インクルーシブ HTML + CSS & JavaScript — 多様なユーザーニーズに応えるフロントエンドデザインパターン (電子書籍版)

日本語版レビュワーとして関わらせていただきました書籍「インクルーシブ HTML + CSS & JavaScript — 多様なユーザーニーズに応えるフロントエンドデザインパターン」が、このほど電子書籍化されました。出版元のボーンデジタルさんより見本誌をいただきましたので、ご紹介したいと思います。

本書の公式情報およびお試し版のダウンロードは、株式会社ボーンデジタルさんのサイトをご覧ください。 「インクルーシブ HTML + CSS & JavaScript — 多様なユーザーニーズに応えるフロントエンドデザインパターン (電子書籍版)」をマルチデバイスで表示

インクルーシブな読書体験をもたらす「リフロー」の徹底

本書は、ウェブサイトやアプリケーションのユーザーインターフェースデザインについて、「インクルーシブ」という言葉をキーワードに、あらゆる障害や状況を抱えたユーザーに対しても分け隔てなく ("inclusive" に) 優れたユーザーエクスペリエンス (UX) を提供しよう、と説いている本です。

> **解くべき問い**
(a) 書籍紹介の本文によると、見本誌を送ってきたのはどこか。
(b) 書籍紹介の本文のうち、「本書の公式情報およびお試し版のダウンロードは、株式会社ボーンデジタルさんのサイトをご覧ください。 「インクルーシブ HTML」から「優れたユーザーエクスペリエンス (UX) を提供しよう、と説いている本です。」までを一字も変えずに出力する。

> **出典資料**
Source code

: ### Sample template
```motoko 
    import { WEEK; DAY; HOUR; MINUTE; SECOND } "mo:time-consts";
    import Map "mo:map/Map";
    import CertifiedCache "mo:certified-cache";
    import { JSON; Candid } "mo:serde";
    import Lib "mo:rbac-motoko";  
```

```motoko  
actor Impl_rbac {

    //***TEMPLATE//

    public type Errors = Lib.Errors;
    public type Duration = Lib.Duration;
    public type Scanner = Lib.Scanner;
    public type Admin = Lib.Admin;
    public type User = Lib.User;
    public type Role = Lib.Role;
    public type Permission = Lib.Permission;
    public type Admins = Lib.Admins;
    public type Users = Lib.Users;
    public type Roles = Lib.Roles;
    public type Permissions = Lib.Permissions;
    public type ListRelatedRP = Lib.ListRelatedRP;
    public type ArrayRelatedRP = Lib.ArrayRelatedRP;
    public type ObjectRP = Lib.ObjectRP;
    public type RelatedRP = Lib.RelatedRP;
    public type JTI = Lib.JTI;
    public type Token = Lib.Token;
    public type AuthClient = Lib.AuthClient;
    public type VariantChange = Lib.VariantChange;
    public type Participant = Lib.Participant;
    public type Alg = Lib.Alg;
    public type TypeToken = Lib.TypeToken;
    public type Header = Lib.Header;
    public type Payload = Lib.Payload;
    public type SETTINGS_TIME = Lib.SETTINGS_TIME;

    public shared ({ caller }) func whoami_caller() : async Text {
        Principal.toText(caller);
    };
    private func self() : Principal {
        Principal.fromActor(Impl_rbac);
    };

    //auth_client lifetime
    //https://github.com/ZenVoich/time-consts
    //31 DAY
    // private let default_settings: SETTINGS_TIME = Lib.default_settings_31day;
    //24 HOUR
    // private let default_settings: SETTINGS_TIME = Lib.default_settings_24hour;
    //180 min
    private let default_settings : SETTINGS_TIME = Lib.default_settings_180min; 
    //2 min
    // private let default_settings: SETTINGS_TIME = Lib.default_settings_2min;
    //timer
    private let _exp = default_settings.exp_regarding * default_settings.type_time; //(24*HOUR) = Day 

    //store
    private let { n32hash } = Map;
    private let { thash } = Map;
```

> **問いごとの答え**
(a) 出版元の株式会社ボーンデジタル。

(b)
本書の公式情報およびお試し版のダウンロードは、株式会社ボーンデジタルさんのサイトをご覧ください。 「インクルーシブ HTML + CSS & JavaScript — 多様なユーザーニーズに応えるフロントエンドデザインパターン (電子書籍版)」をマルチデバイスで表示

インクルーシブな読書体験をもたらす「リフロー」の徹底

本書は、ウェブサイトやアプリケーションのユーザーインターフェースデザインについて、「インクルーシブ」という言葉をキーワードに、あらゆる障害や状況を抱えたユーザーに対しても分け隔てなく ("inclusive" に) 優れたユーザーエクスペリエンス (UX) を提供しよう、と説いている本です。